On comprend dès lors que nous ne cherchons à faire concurrence à personne.

Nous croyons qu'il y a dans le grand atelier de la publicité une petite place à prendre, et nous essayons de l'occuper.

L'Angleterre, qui a fondé les Magazines, a su créer des revues de critique modèles.

En 1704, Daniel de Foë imagina de publier des livraisons où il appréciait, avec son esprit vif et impartial, la marche des intelligences et les productions des écrivains. Sept ans plus tard, Steele commença le Spectateur, où il fit avec Addison la plus charmante critique de la société anglaise, et au bout de quelques semaines le Spectateur compta douze mille abonnés.

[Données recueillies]
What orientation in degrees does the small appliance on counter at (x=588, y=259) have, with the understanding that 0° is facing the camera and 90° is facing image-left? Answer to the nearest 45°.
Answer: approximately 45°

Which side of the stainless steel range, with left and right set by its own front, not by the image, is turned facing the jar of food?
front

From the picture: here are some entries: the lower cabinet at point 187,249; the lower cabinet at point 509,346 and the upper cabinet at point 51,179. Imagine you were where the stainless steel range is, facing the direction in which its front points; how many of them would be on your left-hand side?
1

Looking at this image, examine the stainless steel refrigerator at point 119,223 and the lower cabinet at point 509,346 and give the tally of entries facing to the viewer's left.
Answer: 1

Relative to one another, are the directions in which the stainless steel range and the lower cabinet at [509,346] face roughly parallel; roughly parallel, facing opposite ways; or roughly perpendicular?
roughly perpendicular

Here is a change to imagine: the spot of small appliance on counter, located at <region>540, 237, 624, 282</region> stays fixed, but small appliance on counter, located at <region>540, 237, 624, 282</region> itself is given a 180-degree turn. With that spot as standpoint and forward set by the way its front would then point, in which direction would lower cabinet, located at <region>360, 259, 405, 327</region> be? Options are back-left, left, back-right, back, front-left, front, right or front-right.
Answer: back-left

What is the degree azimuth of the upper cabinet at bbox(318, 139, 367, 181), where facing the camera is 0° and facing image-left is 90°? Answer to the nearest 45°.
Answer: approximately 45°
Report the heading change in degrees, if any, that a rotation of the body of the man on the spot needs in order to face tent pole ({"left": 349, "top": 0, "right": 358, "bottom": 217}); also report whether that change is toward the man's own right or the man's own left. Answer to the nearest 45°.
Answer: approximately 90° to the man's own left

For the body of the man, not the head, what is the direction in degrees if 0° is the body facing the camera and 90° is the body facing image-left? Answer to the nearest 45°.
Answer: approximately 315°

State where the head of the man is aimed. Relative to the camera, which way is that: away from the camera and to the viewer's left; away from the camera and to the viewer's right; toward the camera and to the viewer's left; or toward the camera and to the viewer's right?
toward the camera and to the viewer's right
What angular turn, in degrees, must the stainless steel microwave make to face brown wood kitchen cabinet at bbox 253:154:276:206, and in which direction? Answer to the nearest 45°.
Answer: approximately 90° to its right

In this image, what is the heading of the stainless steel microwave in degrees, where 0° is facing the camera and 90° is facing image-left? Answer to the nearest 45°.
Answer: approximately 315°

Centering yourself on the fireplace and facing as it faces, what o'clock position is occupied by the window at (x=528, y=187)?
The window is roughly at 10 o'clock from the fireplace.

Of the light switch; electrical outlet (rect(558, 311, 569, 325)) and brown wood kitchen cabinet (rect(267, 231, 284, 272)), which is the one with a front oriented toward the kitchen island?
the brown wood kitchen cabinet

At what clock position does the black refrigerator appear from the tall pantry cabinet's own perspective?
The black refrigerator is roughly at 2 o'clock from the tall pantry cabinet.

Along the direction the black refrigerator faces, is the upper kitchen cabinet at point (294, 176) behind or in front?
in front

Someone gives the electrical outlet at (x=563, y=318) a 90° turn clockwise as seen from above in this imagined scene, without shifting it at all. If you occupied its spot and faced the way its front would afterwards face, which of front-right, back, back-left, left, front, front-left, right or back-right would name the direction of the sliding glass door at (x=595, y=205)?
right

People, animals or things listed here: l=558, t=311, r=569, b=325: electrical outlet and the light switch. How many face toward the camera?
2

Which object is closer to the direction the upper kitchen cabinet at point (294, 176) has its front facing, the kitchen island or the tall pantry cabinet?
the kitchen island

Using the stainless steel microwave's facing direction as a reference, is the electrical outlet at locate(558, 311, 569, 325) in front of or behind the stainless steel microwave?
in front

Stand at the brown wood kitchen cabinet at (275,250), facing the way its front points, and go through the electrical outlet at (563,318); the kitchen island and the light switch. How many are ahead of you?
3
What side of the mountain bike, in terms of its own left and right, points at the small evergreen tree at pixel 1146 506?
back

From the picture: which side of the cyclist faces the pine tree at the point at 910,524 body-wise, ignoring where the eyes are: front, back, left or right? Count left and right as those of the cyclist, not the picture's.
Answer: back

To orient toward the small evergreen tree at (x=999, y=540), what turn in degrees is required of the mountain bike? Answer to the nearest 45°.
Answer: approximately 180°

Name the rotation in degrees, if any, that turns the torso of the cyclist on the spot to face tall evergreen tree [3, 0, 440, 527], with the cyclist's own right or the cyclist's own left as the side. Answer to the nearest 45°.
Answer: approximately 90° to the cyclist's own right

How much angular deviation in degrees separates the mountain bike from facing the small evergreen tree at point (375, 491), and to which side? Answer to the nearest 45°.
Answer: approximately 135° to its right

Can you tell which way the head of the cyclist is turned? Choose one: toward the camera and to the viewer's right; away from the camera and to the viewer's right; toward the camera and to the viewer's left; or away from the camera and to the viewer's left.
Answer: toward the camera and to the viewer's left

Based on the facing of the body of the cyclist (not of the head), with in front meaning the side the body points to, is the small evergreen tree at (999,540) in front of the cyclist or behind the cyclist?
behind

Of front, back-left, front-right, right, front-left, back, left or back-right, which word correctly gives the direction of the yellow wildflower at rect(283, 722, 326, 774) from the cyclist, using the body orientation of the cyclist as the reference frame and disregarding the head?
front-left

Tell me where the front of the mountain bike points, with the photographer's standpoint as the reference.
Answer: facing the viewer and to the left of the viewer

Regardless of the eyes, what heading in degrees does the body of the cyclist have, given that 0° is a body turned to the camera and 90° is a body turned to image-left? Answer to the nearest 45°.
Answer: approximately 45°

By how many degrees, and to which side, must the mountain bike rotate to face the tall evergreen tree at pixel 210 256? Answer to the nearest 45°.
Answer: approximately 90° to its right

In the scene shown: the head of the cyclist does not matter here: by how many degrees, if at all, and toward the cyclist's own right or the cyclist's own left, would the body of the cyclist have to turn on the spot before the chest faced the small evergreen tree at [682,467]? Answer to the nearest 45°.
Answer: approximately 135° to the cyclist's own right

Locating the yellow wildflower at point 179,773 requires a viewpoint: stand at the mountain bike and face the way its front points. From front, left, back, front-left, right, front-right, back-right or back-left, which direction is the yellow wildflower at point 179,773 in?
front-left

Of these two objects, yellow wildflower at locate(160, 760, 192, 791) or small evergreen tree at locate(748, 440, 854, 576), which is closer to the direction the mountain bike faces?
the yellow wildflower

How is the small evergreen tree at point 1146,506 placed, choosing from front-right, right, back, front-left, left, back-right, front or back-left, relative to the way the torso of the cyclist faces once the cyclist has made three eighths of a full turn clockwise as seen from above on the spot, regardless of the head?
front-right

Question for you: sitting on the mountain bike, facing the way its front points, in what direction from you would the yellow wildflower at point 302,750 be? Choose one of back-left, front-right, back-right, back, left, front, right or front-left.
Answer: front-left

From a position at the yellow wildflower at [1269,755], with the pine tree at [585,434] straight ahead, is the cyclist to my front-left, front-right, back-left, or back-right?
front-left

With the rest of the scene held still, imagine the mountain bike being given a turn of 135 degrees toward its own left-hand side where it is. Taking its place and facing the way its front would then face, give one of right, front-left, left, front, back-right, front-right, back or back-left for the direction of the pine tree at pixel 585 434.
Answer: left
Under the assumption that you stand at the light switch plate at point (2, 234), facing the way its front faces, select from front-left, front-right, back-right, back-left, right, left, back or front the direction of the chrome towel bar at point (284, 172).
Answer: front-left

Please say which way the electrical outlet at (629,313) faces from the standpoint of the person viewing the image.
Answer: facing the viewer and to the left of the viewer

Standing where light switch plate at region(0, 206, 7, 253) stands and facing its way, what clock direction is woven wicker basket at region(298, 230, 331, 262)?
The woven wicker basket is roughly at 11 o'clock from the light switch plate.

- La consigne
Reprenez l'extrait sur les revues de critique anglaises et poursuivez-le à partir de sa dernière phrase.

- Réponse
Enfin, au commencement même du siècle, quand Jeffrey, Hornam, er lord Brougham et Sidney Smith créèrent la Revue d'Édimbourg, ils donnèrent le plus remarquable exemple de ce que peut faire la réunion de forces collectives, d'intelligences convaincues tendant vers un but unique. Le public apprécia vite les avantages de cette unité: il ne se plaignit point le jour où, par les hasards d'une semblable rédaction, lord Brougham se trouva chargé d'écrire à lui seul un numéro entier de la nouvelle Revue. Dès la troisième livraison, la Revue d'Édimbourg eut vingt-cinq mille abonnés, et elle acquit une influence considérable et utile sur la marche de la littérature anglaise.

Nous savons très-bien qu'en France il est difficile d'obtenir une pareille situation, et qu'il est partout plus difficile encore de réunir de pareils collaborateurs; mais dans l'échelle littéraire il existe des rangs différents. Si les monopoles littéraires n'appartiennent qu'à des esprits d'élite, le droit de juger, d'apprécier les productions contemporaines, appartient à tous. Ce droit, c'est le droit de la critique.

A l'œuvre donc, sans plus de préambule.

LES REVUES.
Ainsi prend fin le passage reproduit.